Cooper shares that same mindset. In fact, he said he “wouldn’t be surprised if the Lakers lost the first two or three games.” Cooper also predicted the Lakers wouldn’t fully hit their stride until Jan, 2013. That’s because the Lakers have a new starting lineup (Dwight Howard, Steve Nash), a new bench (Antawn Jamison, Jodie Meeks), a new offense (includes elements of the Princeton system), health concerns (Howard and Nash’s back, Kobe Bryant’s right foot) and formidable contenders (Miami Heat, Oklahoma City Thunder, Clippers).
Still, it was hard for Cooper not to express giddiness about the Lakers’ fortunes, saying they “will be steamrolling” during the postseason.
“Howard is big. I don’t think [Serge] Ibaka or [Kendrick] Perkins can deal with him,” Cooper said of the Thunder’s frontline. “He has a different look than [Andrew] Bynum.
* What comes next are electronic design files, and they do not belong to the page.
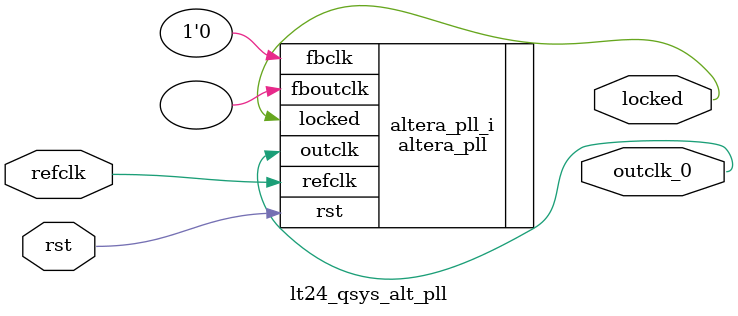
<source format=v>
`timescale 1ns/10ps
module  lt24_qsys_alt_pll(

	// interface 'refclk'
	input wire refclk,

	// interface 'reset'
	input wire rst,

	// interface 'outclk0'
	output wire outclk_0,

	// interface 'locked'
	output wire locked
);

	altera_pll #(
		.fractional_vco_multiplier("false"),
		.reference_clock_frequency("50.0 MHz"),
		.operation_mode("normal"),
		.number_of_clocks(1),
		.output_clock_frequency0("150.000000 MHz"),
		.phase_shift0("0 ps"),
		.duty_cycle0(50),
		.output_clock_frequency1("0 MHz"),
		.phase_shift1("0 ps"),
		.duty_cycle1(50),
		.output_clock_frequency2("0 MHz"),
		.phase_shift2("0 ps"),
		.duty_cycle2(50),
		.output_clock_frequency3("0 MHz"),
		.phase_shift3("0 ps"),
		.duty_cycle3(50),
		.output_clock_frequency4("0 MHz"),
		.phase_shift4("0 ps"),
		.duty_cycle4(50),
		.output_clock_frequency5("0 MHz"),
		.phase_shift5("0 ps"),
		.duty_cycle5(50),
		.output_clock_frequency6("0 MHz"),
		.phase_shift6("0 ps"),
		.duty_cycle6(50),
		.output_clock_frequency7("0 MHz"),
		.phase_shift7("0 ps"),
		.duty_cycle7(50),
		.output_clock_frequency8("0 MHz"),
		.phase_shift8("0 ps"),
		.duty_cycle8(50),
		.output_clock_frequency9("0 MHz"),
		.phase_shift9("0 ps"),
		.duty_cycle9(50),
		.output_clock_frequency10("0 MHz"),
		.phase_shift10("0 ps"),
		.duty_cycle10(50),
		.output_clock_frequency11("0 MHz"),
		.phase_shift11("0 ps"),
		.duty_cycle11(50),
		.output_clock_frequency12("0 MHz"),
		.phase_shift12("0 ps"),
		.duty_cycle12(50),
		.output_clock_frequency13("0 MHz"),
		.phase_shift13("0 ps"),
		.duty_cycle13(50),
		.output_clock_frequency14("0 MHz"),
		.phase_shift14("0 ps"),
		.duty_cycle14(50),
		.output_clock_frequency15("0 MHz"),
		.phase_shift15("0 ps"),
		.duty_cycle15(50),
		.output_clock_frequency16("0 MHz"),
		.phase_shift16("0 ps"),
		.duty_cycle16(50),
		.output_clock_frequency17("0 MHz"),
		.phase_shift17("0 ps"),
		.duty_cycle17(50),
		.pll_type("General"),
		.pll_subtype("General")
	) altera_pll_i (
		.rst	(rst),
		.outclk	({outclk_0}),
		.locked	(locked),
		.fboutclk	( ),
		.fbclk	(1'b0),
		.refclk	(refclk)
	);
endmodule


</source>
This guy will run the floor a lot harder than Bynum both offensively and defensively. Then when he gets in the paint, he won’t settle for fallaways or jump hooks. He turns strong and goes to the basket.”
Cooper seemed to have particular interest to Howard considering the former Laker cemented his reputation as a strong defensive player.
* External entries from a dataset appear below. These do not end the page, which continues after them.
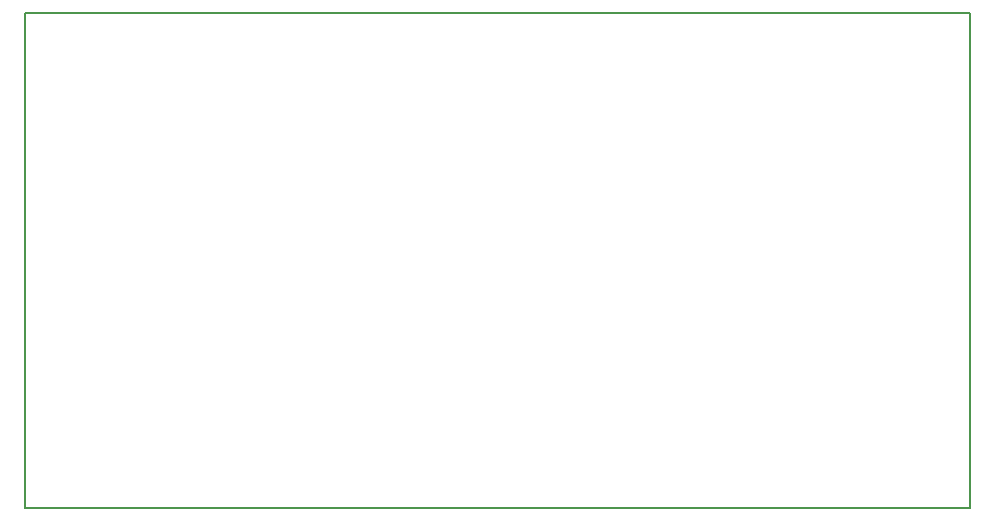
<source format=gm1>
G04 #@! TF.FileFunction,Profile,NP*
%FSLAX46Y46*%
G04 Gerber Fmt 4.6, Leading zero omitted, Abs format (unit mm)*
G04 Created by KiCad (PCBNEW 4.0.7) date Monday 10 September 2018 20:38:50*
%MOMM*%
%LPD*%
G01*
G04 APERTURE LIST*
%ADD10C,0.100000*%
%ADD11C,0.150000*%
G04 APERTURE END LIST*
D10*
D11*
X132080000Y-36830000D02*
X132080000Y-78740000D01*
X212090000Y-36830000D02*
X132080000Y-36830000D01*
X212090000Y-78740000D02*
X212090000Y-36830000D01*
X132080000Y-78740000D02*
X212090000Y-78740000D01*
M02*

</source>
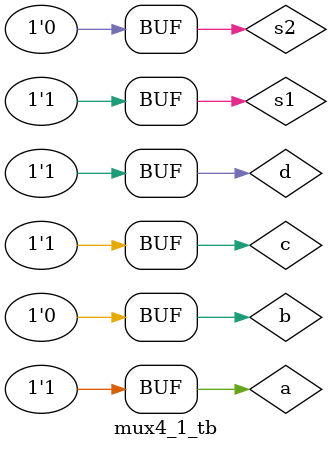
<source format=v>
`timescale 1ns / 1ns
`include "mux4_1.v"

module mux4_1_tb();
    reg a,b,c,d,s1,s2;
    wire f;

    mux4_1 mux4_test(.A(a), .B(b), .C(c), .D(d),.S1(s1), .S2(s2), .F(f));

    initial begin

        a = 1;b=0;c=1;d=1;s1=1;s2=0;
        #2;
        

    end

    initial begin
        $dumpfile("mux2_1.vcd");  // Nombre del archivo de salida VCD
        $dumpvars;  // Volcar todas las variables a VCD
    end
endmodule
</source>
“The Lakers will really be able to get in the passing lanes,” said Cooper, who won the 1987 NBA Defensive Player of the Year. “Dwight Howard has the ability to block shots. But the biggest weapon he brings for the Lakers is he alters shots. He can cover a lot of large areas. If somebody gets beat, he will get there fast enough at least to make them arc the ball up higher and hopefully change the shot. With him doing that though, other people will have to rebound and will have to play good defense.”
Cooper took particular aim at Metta World Peace, who reported to training camp 17 pounds lighter than last season.
“You’ll really see him turn into a big defensive presence,” Cooper said. “He’ll be able to take more chances and more risks. When Ron’s in the passing lanes, he has really good hands and can knock players off balance. His game will go up a notch, especially knowing Dwight Howard is behind him. If he does get beat, it won’t be an easy basket.”
But Cooper argued the Lakers’ championship prospects will mostly hinge on a variable outside of the starting lineup.
That included the coaching staff: “Coach Brown’s offense will have to pay off,” Cooper said. “He’ll have to be able to coach this team through some rough periods and make sure they get the right type of shots that’s best for our offense.
It included Antawn Jamison improving his poor preseason numbers (4.4 points on 28.9 percent shooting): “He does everything well. He doesn’t require the ball to score. He’s a great rebounder offensively. He runs the floor well … He reminds me of a more mobile Jamaal Wilkes. Jamaal is what Chick Hearn used to call the silent assassin. That’s what this kid is.
And it included whether the Lakers’ bench could replicate Cooper’s effort in his NBA career by providing consistent energy: “Your mindset is when I leave the court and go back the bench, the score needs to be either the same or we’re up. If all the guys on the Laker bench keep that in mind and don’t worry about being a star, that will happen if you do your job. Then the Lakers will be really successful this year.”
Cooper believes that process will take time. But that hardly dissuading him from raising the Lakers’ expectations even more.
“If they’re really listenting to me, they’re crazy,” Cooper said, laughing. “I’m a Laker, always will be and think the Lakers always have a chance to win a championship. They got a really good chance this year.”